Static 3D HOI comparison (vs. MVDream / InterFusion / AvatarGO): CLIP Score 0.3173 (highest); GPT-4V Overall selection rate 52.63% (vs. InterFusion 26.32%).

Ablation Study¶

w/o anchor NeRF: GPT-4V selection rate drops to 5.88% (vs. 94.12% for the full model); human pose fails to converge to a reasonable interaction posture.
w/o body keypoints: 5.89%; motion pose becomes unreasonable.
w/o contact keypoints: 17.65%; motion appears visually plausible but lacks physical contact.
Full model: 76.47%; achieves both reasonable pose and contact-aware motion.

Highlights & Insights¶

Elegance of the anchor strategy: Rather than performing difficult optimization directly in a high-dimensional parameter space, intermediate representations (NeRF and keypoints) are introduced as bridges, decomposing the problem into two manageable steps. This "build the bridge before crossing the river" paradigm has broad generalizability.
Hybrid prior exploitation: This work is the first to combine image diffusion models (static interaction priors) and video diffusion models (dynamic motion priors) for zero-shot 4D HOI generation.
Contact keypoint definition: Combining normal vector alignment and geometric proximity constraints to identify valid contacts has a clear physical rationale (opposing normals and small distances at contact regions).

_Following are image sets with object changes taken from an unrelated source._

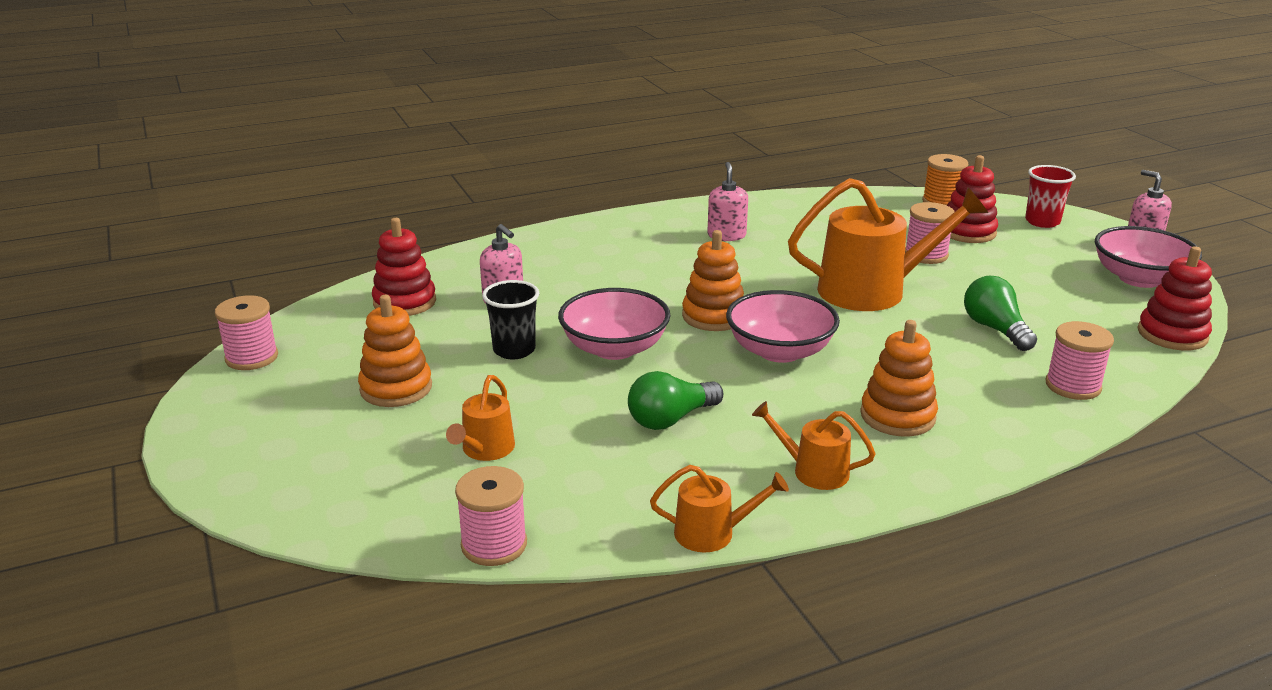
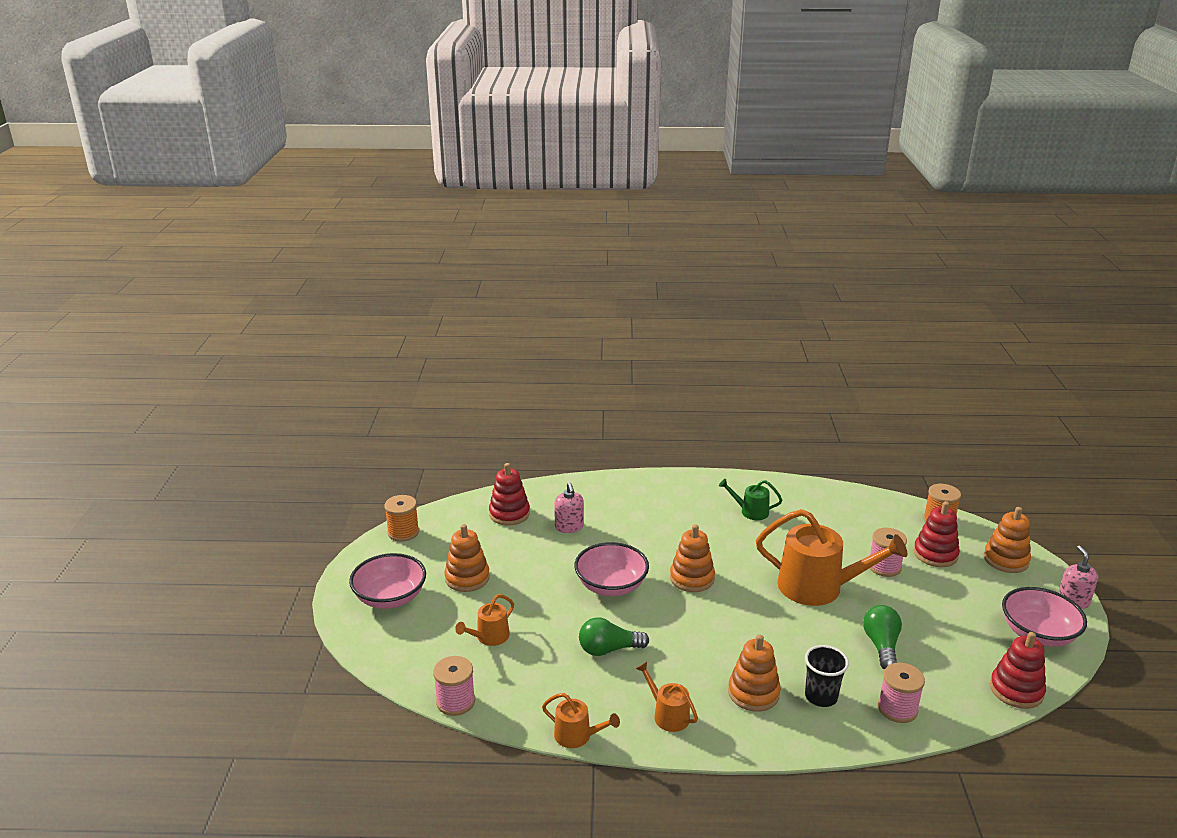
camera: 25 degrees right, 0 degrees up
(252, 357) = (403, 532): pink spool -> orange spool
(514, 350) = (550, 569): black cup -> black cup (821, 696)
(726, 235) = (750, 511): pink soap dispenser -> green watering can
(780, 351) = (715, 619): pink bowl -> pink bowl (390, 597)
(1042, 222) = (1006, 560): red cup -> orange stacking toy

Limitations & Future Work¶

The method assumes continuous contact between the human and object throughout the sequence, and cannot handle interactions where contact is broken and re-established (e.g., throwing and catching).
Only rigid objects are supported; articulated or deformable objects (e.g., opening a door, folding clothes) are not handled.
Generation speed is limited by SDS iterative optimization (3,000 + 1,000 iterations), precluding real-time use.
The approach depends on the quality of OpenPose 2D keypoint detection, which may become unreliable under heavy occlusion.

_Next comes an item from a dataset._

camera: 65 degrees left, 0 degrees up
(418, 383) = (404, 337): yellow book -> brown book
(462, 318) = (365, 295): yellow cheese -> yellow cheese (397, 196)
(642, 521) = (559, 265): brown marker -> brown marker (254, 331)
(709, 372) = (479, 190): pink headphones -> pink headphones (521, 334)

vs. AvatarGO: The most direct predecessor; however, AvatarGO fixes the human body in a canonical standing pose during interaction composition, making it unable to adapt to interaction-specific postures such as sitting or crouching, and its 4D component is not publicly available. AnchorHOI achieves pose-adaptive interaction composition through the anchor NeRF.
vs. DreamGaussian4D: Both use video diffusion model guidance, but DreamGaussian4D relies solely on RGB and mask pixel cues to drive HOI animation and cannot capture interaction motion in occluded regions. AnchorHOI provides more robust interaction motion cues via anchor keypoints.
vs. InterFusion (3D): InterFusion retrieves fixed poses from a prebuilt pose library, lacking adaptability to specific interaction scenarios. AnchorHOI achieves pose optimization aligned with interaction semantics through the anchor NeRF.

The anchor strategy (generating an intermediate representation first, then distilling to the target representation) is generalizable to other diffusion-model-guided 3D/4D generation tasks, particularly when the target representation (e.g., a parametric model) cannot directly receive diffusion model gradients. The contact keypoint definition approach (normal alignment + geometric proximity) is transferable to robot grasp planning and contact modeling in physical simulation.

Rating¶

Novelty: ⭐⭐⭐⭐ The anchor strategy converts an intractable direct optimization into a two-step controllable process in a clear and effective manner.
Experimental Thoroughness: ⭐⭐⭐⭐ Quantitative (CLIP / GPT-4V / user study) + qualitative + ablation coverage is comprehensive, though comparisons with more 4D methods are lacking.
Writing Quality: ⭐⭐⭐⭐ Problem motivation and method description are clear; anchor illustration figures are intuitive.
Value: ⭐⭐⭐⭐ Significant progress on the emerging direction of zero-shot 4D HOI, though constrained by the rigid object and continuous contact assumptions.